Can anyone please tell me what I'm doing wrong?
First you mix C and C++ very badly, either use plain C or use C++, in C++ you can simply use new and delete.
But the reason of your error is you allocate arg_struct in one place and free it in 4 threads. You should allocate one arg_struct for each thread
Big Boss is right in the sense that he has identified the problem, but to add to/augment the reply he made.
Option 1:
Just create an arg_struct in the loop and set the members, then pass it through:
for(...)
{
struct arg_struct *args = (arg_struct*)malloc(sizeof(struct arg_struct));
args->arg1 = A;
args->arg2 = B; //set up args as now...
...
x = pthread_create(&allthreads[i], NULL, &matrixMultiplication, (void*)args);
....
}
keep the free call in the thread, but now you could then use the passed struct directly rather than creating locals in your thread.
Option 2:
It looks like you want to copy the params from the struct internally to the thread anyway so you don't need to dynamically allocate.

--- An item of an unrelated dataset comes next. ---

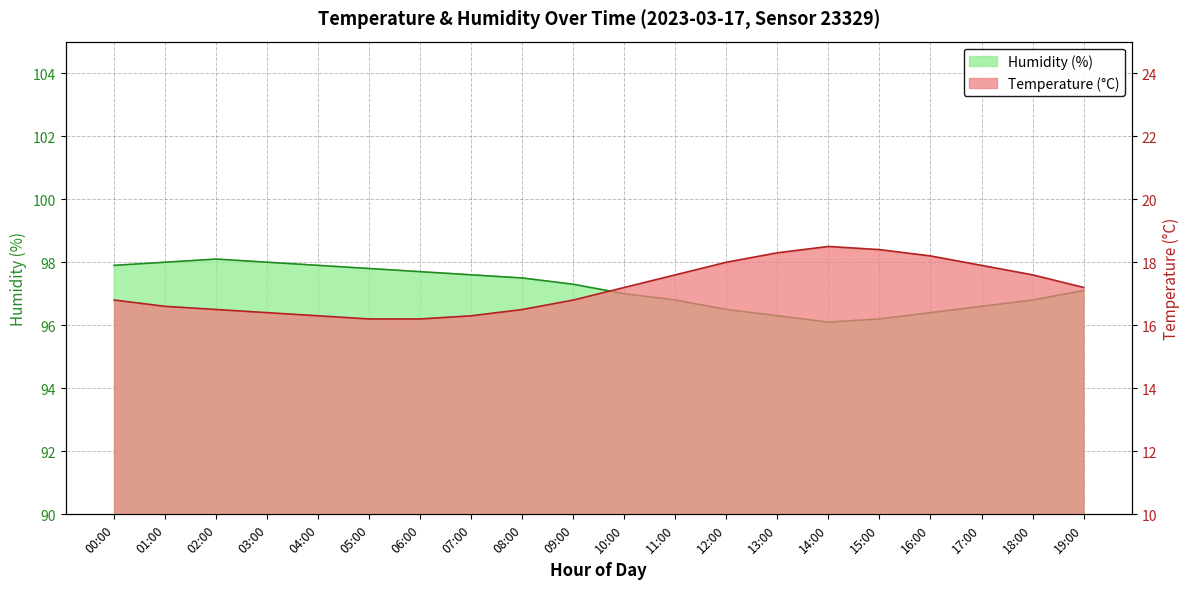

Rank the categories by Temperature value from highest to lowest.

14:00, 15:00, 13:00, 16:00, 12:00, 17:00, 11:00, 18:00, 10:00, 19:00, 00:00, 09:00, 01:00, 02:00, 08:00, 03:00, 04:00, 07:00, 05:00, 06:00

Just create an arg_struct and set the members, then pass it through:
arg_struct args;
//set up args as now...
for(...)
{
...
x = pthread_create(&allthreads[i], NULL, &matrixMultiplication, (void*)&args);
}
Then remove the free call.
However as James pointed out you would need to synchronize in the thread/parent on the structure to make sure that it wasn't changed. That would mean a Mutex or some other mechanism. So probably the move of the allocation to the for loop is easier to begin with.
Part 2:
I'm working on windows (so I can't experiment currently), but pthread_create param 3 is referring to the thread function matrixMultiplication which is defined as void* matrixMultiplication( void* ); - it looks correct to me (signature wise) from the man pages online, void* fn (void* )

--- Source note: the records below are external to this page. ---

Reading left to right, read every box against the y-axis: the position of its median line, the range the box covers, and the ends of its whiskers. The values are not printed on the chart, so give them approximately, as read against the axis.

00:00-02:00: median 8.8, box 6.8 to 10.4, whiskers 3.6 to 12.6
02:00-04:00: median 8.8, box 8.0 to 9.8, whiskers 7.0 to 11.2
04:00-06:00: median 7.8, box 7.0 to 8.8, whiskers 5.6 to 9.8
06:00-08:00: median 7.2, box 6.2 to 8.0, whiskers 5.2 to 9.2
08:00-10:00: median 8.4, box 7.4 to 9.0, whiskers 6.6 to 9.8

I think I'll have to defer to someone else on your second error. Made this post a comunnity wiki entry so answer can be put into this if desired.
It's not clear to me what you are trying to do. You start some threads,
then you return from main (exiting the process) before getting any
results from them.
In this case, I'ld probably not use any dynamic allocation, directly.
(I would use std::vector for the matrices, which would use dynamic
allocation internally.) There's no reason to dynamically allocate the
arg_struct, since it can safely be copied. Of course, you'll have to
wait until each thread has successfully extracted its data before
looping to construct the next thread. This would normally be done using
a conditional: the new thread would unblock the conditional once it has
extracted the arguments from the arg_struct (or even better, you could
use boost::thread, which does this part for you). Alternatively, you
could use an array of arg_struct, but there is absolutely no reason to
allocate them dynamically. (If for some reason you cannot use
std::vector for A, B and C, you will want to allocate these
dynamically, in order to avoid any risk of stack overflow. But
std::vector is a much better solution.)
Finally, of course, you must wait for all of the threads to finish
before leaving main. Otherwise, the threads will continue working on
data that doesn't exist any more. In this case, you should
pthread_join all of the threads before exiting main. Presumably,
too, you want to do something with the results of the multiplication,
but in any case, exiting main before all of the threads have finished
accessing the matrices will cause undefined behavior.